Het eerste wat men moet begrijpen is dat naltrexon – het geneesmiddel in LDN – komt in een 50:50 mengsel van 2 verschillende vormen (isomeren genaamd). Onlangs is ontdekt dat een bepaalde vorm zich bindt aan immuuncellen, terwijl de andere vorm zich bindt aan opioïde receptoren.
Hoewel het uit precies dezelfde bestanddelen bestaat, blijken de twee isomeren een verschillende biologische activiteit te hebben.
Samenvatting van het werkingsmechanisme
De samenvatting van 10 jaar onderzoek is dat LDN werkt omdat:
Levo-Naltrexone een antagonist is voor de opiaat/endorfine-receptoren
- Dit veroorzaakt een verhoogde endorfine-afgifte
- Verhoogde endorfines moduleren de immuunrespons
- Dit vermindert de snelheid waarmee ongewenste cellen groeien. Dextro-Naltrexone is een antagonist voor ten minste één, zo niet meer immuuncellen
- Antagoniseert “TLR,” onderdrukt cytokine gemoduleerd immuunsysteem
- Antagoneert TLR-gemedieerde productie van NF-kB – vermindert ontsteking,
Inname van Naltrexon in grotere doses van 50-300 mg lijkt het immunomodulerende effect teniet te doen door de receptoren te overweldigen, dus om het effect te laten werken, moet de dosis in het bereik liggen van 0..5-10mg, meestal met een maximum van 4,5mg in klinische ervaring.
Het gebruik van lage-dosis Naltrexon, en het optreden van bijwerkingen
Veel patiënten die beginnen met LDN ervaren geen ernstige bijwerkingen.
Zoals eerder vermeld, kunnen uw symptomen erger worden – bij MS kan dit worden gekenmerkt door toegenomen vermoeidheid of toegenomen spasticiteit. Bij CVS/ME kan dit het begin zijn van duidelijke griepachtige verschijnselen. LDN kan slaapstoornissen veroorzaken indien het ’s nachts wordt ingenomen – dit is waarschijnlijk het gevolg van de toename van de endorfine-afgifte. Deze verstoringen kunnen de vorm aannemen van levendige dromen of slapeloosheid.

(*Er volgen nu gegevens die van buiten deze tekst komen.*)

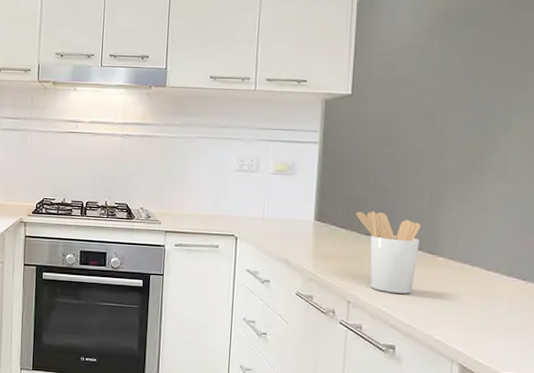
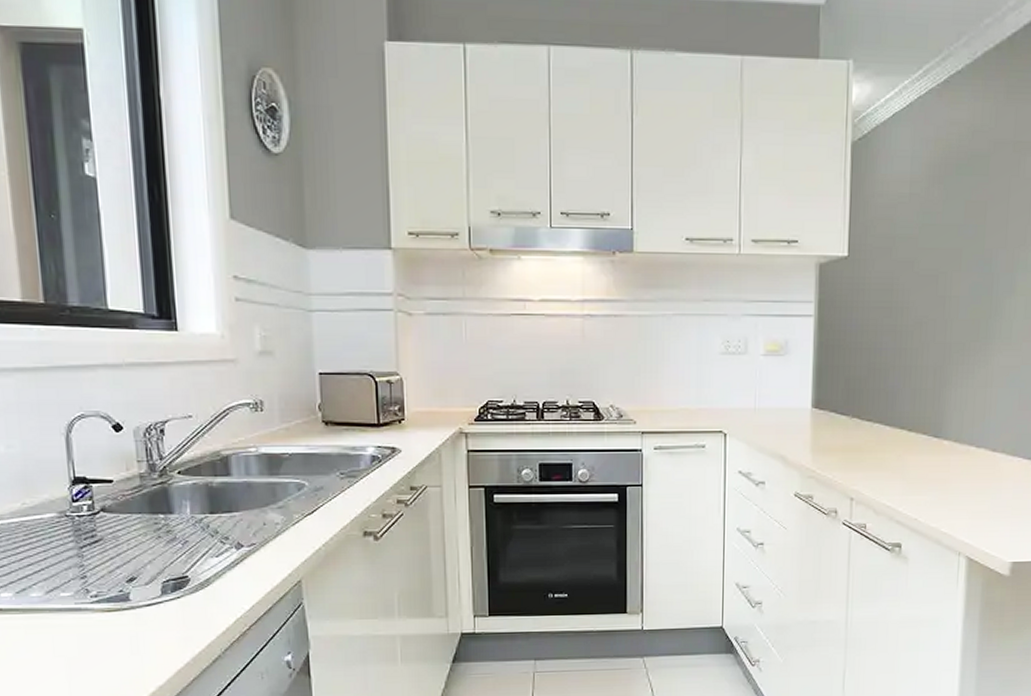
utensil holder: present [356,211,421,294] -> none [856,393,925,485]

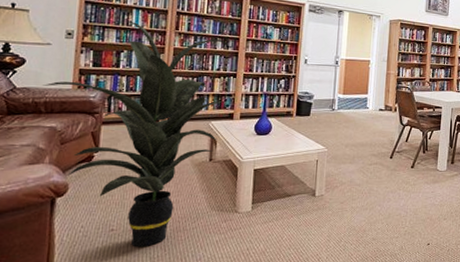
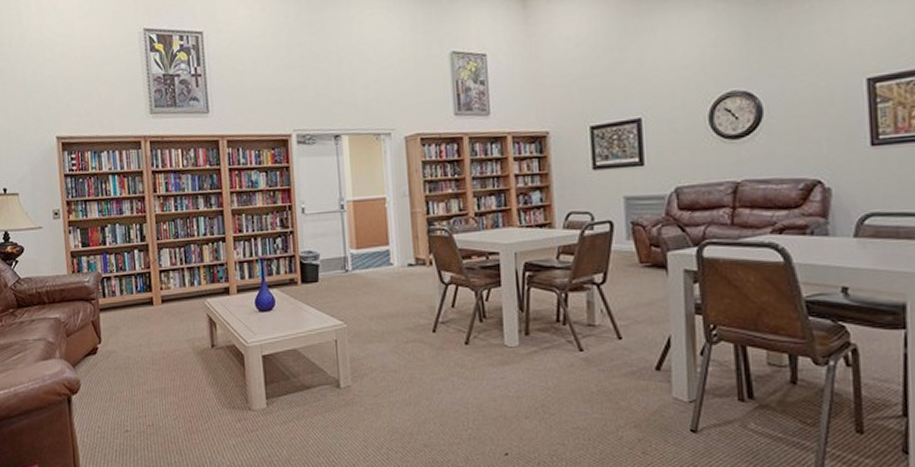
indoor plant: present [42,21,229,247] -> none [41,190,216,451]

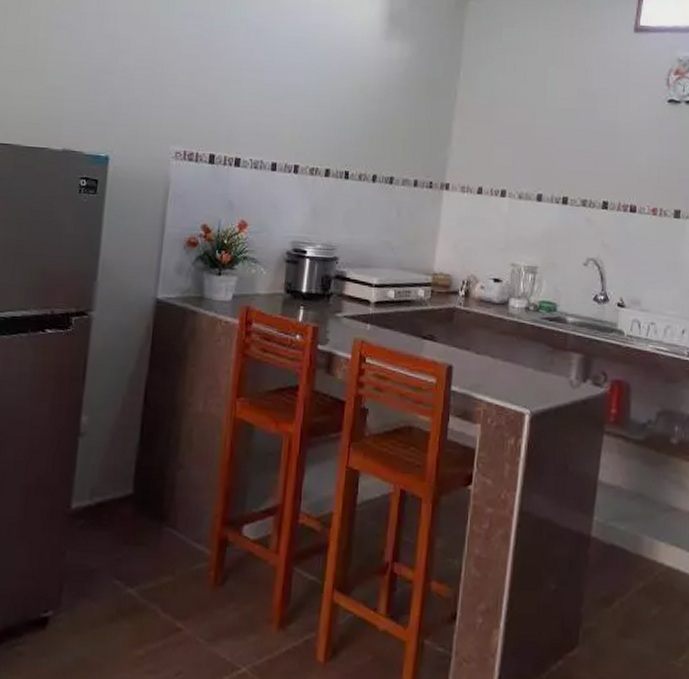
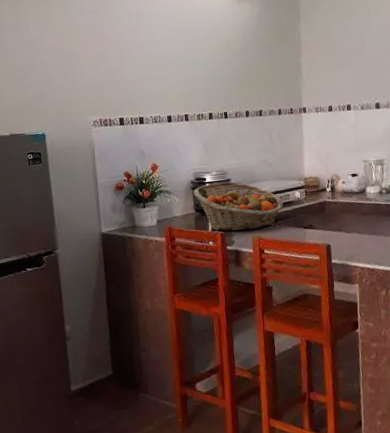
fruit basket: none [288,259,401,329] -> present [194,181,284,232]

In verschillende onderzoeken (en anekdotische verslagen) is aangetoond dat het aantal T-lymfocyten drastisch toeneemt wanneer een patiënt LDN begint te gebruiken. Dit kan een verklaring zijn voor een deel van de voordelen die patiënten ondervinden wanneer zij worden behandeld voor een auto-immuunziekte of kanker. Dit is niet direct aangetoond bij multiple sclerose.
Klinische ervaring leert dat in minder dan tien procent van de behandelde gevallen de toegenomen introductiesymptomen ernstiger of langduriger kunnen zijn dan gewoonlijk, soms enkele weken aanhoudend. In zeldzame gevallen kunnen de symptomen twee of drie maanden aanhouden voordat de juiste heilzame respons is bereikt.
Wanneer bijwerkingen hinderlijk zijn, probeer dan uw dosis gedurende 7 dagen met 50% te verlagen, alvorens deze weer te verhogen.
Sommige patiënten ervaren zeer zelden gastro-intestinale bijwerkingen, zoals misselijkheid en of constipatie/diarree. De reden hiervoor is momenteel onbekend, maar kan te wijten zijn aan de aanwezigheid van grote aantallen delta-opiaatreceptoren in de darmen.
Patiënten die deze bijwerking ervaren, kunnen LDN Sublingual Drops aanvragen, die het LDN rechtstreeks in de bloedbaan overbrengen – waarbij het maag-darmkanaal wordt vermeden.
Patiënten die deze bijwerkingen hebben, moeten hun dosis met niet meer dan 0,5 mg per week verhogen en moeten zo nodig met hun huisarts of apotheker overleggen over een passende behandeling voor de maagklachten. (b.v. Omeprazol, Ranitidine, Gaviscon, Fybogel, Mucogel en Pepto Bismol zijn ok – maar niet Kaolin & Morfine of Loperamide/Imodium.)